Father Lonzo said the parish also is starting a Hispanic ministry, with its first regularly scheduled Mass in Spanish taking place at 1 p.m. Sunday, Oct. 2. He said all six Licking County parishes are cooperating in the ministry, which will be based at Blessed Sacrament.

Blessed Sacrament and St. Francis de Sales were among several parishes receiving grants from the foundation so pastors, staff members and parishioners could attend the Divine Renovation USA Conference in Dallas this past summer. The event’s main themes were creating a vision, focusing on hospitality and renewing a parish’s mission.

Father Dave Sizemore, pastor of St. Francis de Sales, said nine representatives from his parish went to the conference, which focused on a model of distributive leadership designed to have more people share responsibility for parish activities.

“Although there may be others on staff, many parishes in fact have been run by a priest, a secretary, a maintenance director, the school principal and a housekeeper,” he said. “The Divine Renovation model is designed to spread responsibility among more people. In adopting it for our parish, we used the concept of a senior leadership team (SLT) – a group of nine committed people including myself, from whom flow the decisions for everything that happens in the parish. 

“They are supported by about 50 parish staff members, half paid and half offering their services not for money but to benefit the mission of the parish because they don’t need the money. It’s the same with the school. This program is working very well for us because of the cooperation and enthusiasm of the team members. 

“It’s taken the weight of the world off my shoulders because I don’t have to make all the decisions. I feel more joyful, excited and motivated, and I don’t dread the administrative part of being a pastor anymore. Administration, after all, is Latin for ‘toward ministry.’”

Father Sizemore said his parish’s experiences with the SLT program will be shared with other parishes considering a similar model. 

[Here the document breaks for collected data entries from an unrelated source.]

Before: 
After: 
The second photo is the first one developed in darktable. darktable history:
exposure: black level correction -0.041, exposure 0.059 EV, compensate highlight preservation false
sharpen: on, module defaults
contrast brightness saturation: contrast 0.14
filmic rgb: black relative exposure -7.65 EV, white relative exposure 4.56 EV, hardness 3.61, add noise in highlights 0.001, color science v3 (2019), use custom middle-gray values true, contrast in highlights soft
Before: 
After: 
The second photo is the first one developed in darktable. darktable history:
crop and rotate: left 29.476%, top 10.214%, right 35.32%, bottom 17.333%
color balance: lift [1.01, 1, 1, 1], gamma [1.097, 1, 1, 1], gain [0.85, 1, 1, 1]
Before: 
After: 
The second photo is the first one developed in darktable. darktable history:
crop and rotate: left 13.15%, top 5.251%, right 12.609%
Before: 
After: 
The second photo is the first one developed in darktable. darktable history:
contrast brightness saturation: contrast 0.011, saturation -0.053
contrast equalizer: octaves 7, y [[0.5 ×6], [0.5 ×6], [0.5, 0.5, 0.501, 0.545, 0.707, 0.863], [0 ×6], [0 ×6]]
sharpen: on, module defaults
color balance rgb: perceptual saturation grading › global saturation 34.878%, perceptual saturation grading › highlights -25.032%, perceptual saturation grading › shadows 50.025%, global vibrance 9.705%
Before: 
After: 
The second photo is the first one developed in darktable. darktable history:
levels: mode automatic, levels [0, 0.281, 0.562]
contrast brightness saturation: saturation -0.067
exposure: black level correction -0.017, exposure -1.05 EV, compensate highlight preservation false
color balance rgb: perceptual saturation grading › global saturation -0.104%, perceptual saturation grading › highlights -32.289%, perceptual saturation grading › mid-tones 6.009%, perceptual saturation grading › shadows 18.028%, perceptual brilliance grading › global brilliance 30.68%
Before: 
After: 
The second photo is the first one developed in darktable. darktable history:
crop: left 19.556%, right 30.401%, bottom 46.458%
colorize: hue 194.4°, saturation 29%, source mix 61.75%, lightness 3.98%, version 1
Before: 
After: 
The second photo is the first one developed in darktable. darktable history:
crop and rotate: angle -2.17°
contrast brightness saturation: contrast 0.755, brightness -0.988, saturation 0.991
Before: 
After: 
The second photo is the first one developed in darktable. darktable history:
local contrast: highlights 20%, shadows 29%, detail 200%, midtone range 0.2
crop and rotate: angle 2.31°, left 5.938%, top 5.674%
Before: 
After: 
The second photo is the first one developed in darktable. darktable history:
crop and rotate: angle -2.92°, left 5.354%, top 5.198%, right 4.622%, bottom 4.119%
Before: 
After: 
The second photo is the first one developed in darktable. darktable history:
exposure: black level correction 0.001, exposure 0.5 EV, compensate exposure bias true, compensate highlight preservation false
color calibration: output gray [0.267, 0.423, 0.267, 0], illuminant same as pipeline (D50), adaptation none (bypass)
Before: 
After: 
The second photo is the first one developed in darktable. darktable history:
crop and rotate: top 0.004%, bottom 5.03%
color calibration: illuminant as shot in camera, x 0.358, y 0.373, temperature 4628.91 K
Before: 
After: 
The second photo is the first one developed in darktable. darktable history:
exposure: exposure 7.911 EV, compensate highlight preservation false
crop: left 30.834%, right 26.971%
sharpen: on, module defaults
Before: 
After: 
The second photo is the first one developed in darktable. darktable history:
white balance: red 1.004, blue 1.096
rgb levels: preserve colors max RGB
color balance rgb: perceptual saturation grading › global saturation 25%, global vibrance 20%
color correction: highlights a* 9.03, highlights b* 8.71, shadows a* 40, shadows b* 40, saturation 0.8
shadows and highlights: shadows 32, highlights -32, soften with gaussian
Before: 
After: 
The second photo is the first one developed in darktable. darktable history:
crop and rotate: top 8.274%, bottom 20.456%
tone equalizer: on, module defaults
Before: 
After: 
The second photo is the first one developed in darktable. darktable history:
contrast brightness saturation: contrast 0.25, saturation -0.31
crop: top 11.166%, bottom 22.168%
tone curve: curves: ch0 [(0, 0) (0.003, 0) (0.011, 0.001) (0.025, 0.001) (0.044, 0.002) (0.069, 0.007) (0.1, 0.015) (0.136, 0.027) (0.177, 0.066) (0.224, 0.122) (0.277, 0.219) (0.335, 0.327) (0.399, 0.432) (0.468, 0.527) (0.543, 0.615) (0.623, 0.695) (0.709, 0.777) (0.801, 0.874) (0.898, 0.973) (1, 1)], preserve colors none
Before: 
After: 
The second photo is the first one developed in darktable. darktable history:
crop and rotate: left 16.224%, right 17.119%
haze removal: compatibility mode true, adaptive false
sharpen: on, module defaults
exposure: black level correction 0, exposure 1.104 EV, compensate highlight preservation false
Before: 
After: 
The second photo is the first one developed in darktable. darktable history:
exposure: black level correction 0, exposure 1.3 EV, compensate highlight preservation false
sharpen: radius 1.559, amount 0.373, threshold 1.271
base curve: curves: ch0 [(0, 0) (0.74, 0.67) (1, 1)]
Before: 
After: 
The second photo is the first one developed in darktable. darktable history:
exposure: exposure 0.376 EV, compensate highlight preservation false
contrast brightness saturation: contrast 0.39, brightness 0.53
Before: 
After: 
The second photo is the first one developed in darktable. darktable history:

The parish school also is undergoing significant changes in its curriculum. This is the second of three years in which it is implementing a classical Catholic education model.

Classical education is defined as developing the whole child with a Catholic world view that emphasizes the relationship between God and truth, beauty and goodness in His creation. Students are challenged to think critically and creatively while studying traditional subjects.

“It’s unapologetically Catholic, designed to form children to understand themselves and the world around them as part of something greater and of God’s design,” said school principal Sally Mummey.

She said the classical curriculum started with history and literature in 2021-22, is continuing this year with math and will be followed with other subjects in 2023-24, including the addition of Latin.

Its spiritual dimension includes two Masses a week, Eucharistic Adoration once a month, the Scriptural Rosary, Lectio Divina and other forms of prayer and devotion on a regular basis.

“The classical curriculum is giving students a renewed, more profound love for the Eucharist and the sacraments and more confidence in things such as memorizing and learning about different eras of time and the Church’s impact on history,” she said. “It’s also encouraged students to evangelize within their own families. You can see it at weekend Masses. Where you used to see 10 to 15 school families at each Mass, the number today is more like 50 to 60.”